Following are some explanations for why the rate of asymptomatic cases is so high.
SURVEILLANCE TESTING
China is also the only major country to do mass, untargeted surveillance testing, which is bound to uncover more asymptomatic cases, although it could also be expected to reveal more symptomatic cases.
“Surely, high levels of testing will pick up more rather than less asymptomatic cases,” said Adrian Esterman, an expert in biostatistics at the University of South Australia.
In other countries, many people who test positive with home kits do not report it and official data also shows falls in infections outside China have coincided with a decline in the number of tests carried out.
On Monday alone, Shanghai conducted more than 8 million tests at over 60,000 stations throughout its locked down districts.
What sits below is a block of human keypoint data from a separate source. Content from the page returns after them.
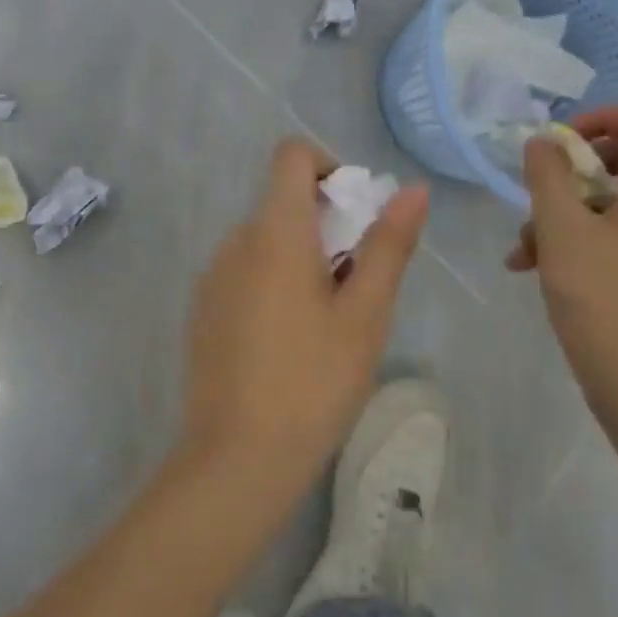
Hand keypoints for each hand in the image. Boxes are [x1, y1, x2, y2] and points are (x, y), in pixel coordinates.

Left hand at [180, 139, 429, 504]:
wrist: (236, 461)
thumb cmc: (313, 381)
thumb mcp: (365, 314)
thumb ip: (388, 245)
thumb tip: (413, 190)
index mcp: (275, 231)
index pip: (291, 155)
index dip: (328, 166)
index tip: (354, 212)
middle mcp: (236, 241)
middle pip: (283, 200)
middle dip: (327, 223)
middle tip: (357, 281)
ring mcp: (213, 276)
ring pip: (266, 240)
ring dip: (302, 255)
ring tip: (329, 318)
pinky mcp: (204, 310)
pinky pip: (246, 271)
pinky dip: (275, 281)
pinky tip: (292, 341)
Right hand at [507, 107, 617, 409]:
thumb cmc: (602, 297)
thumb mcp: (561, 228)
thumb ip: (547, 174)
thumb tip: (543, 142)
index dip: (595, 119)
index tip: (556, 145)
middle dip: (567, 174)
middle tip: (537, 194)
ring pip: (606, 200)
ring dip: (560, 212)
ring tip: (525, 246)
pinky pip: (610, 233)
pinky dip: (573, 239)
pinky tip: (531, 266)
Other countries, even if they still impose mandatory testing programmes, now take a more targeted approach.
LOWER VIRULENCE, HIGHER VACCINATION
China’s uncompromising response to the new variant was partly a result of uncertainty about levels of immunity and resistance among the population after nearly two years of heavy containment.
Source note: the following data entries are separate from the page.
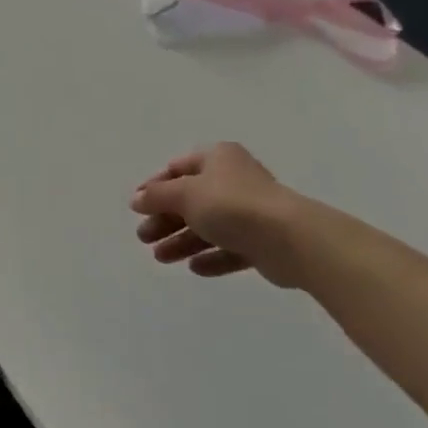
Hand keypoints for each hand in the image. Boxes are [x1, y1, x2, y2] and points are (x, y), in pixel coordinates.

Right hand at [129, 142, 313, 287]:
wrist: (291, 240)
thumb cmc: (232, 205)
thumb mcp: (185, 194)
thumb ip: (157, 196)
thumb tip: (136, 199)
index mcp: (217, 158)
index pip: (178, 168)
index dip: (154, 187)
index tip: (137, 207)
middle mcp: (234, 180)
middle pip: (191, 200)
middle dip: (166, 219)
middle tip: (144, 238)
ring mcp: (251, 212)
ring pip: (209, 226)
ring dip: (183, 241)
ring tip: (161, 258)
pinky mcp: (264, 242)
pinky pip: (231, 248)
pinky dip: (212, 256)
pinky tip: (194, 268)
But writing on the Twitter-like Weibo platform last week, Shanghai COVID expert Zhang Wenhong said that while the new Omicron variant was harder to eliminate, it was clearly less “scary” than its predecessors.
Chinese experts, including Zhang Boli, who advises the government on COVID-19 treatment, have said the inherently lower pathogenicity of Omicron, combining with the country’s relatively high vaccination rates, could be lowering the number of symptomatic infections.
However, vaccination levels in South Korea and Singapore are higher than in China, and they have more symptomatic cases.
CATCHING IT EARLY
Zhang also said in an interview with China’s Science and Technology Daily on Tuesday that the large proportion of asymptomatic infections was not necessarily a characteristic of the virus itself.
The high rate could be a result of early detection in China, allowing authorities to catch and isolate cases before they became symptomatic, and it was still possible that large numbers of people could get ill.
Wu Zunyou, chief epidemiologist of the China Center for Disease Control, told a press conference on Saturday that “asymptomatic” was not a fixed state. People could start to get ill within days and attention still needed to be paid to the infection rate, he said.
CO-INFECTIONS
It is also possible that many of the symptoms that are being picked up in overseas cases are caused by “co-infections”, with particularly virulent strains of the common cold often presenting in similar ways to COVID-19.
Researchers said that lockdowns overseas led to a noticeable decline in other infectious diseases, including influenza. With much of world now learning to “coexist” with COVID, there has also been an opportunity for old viruses to make a comeback.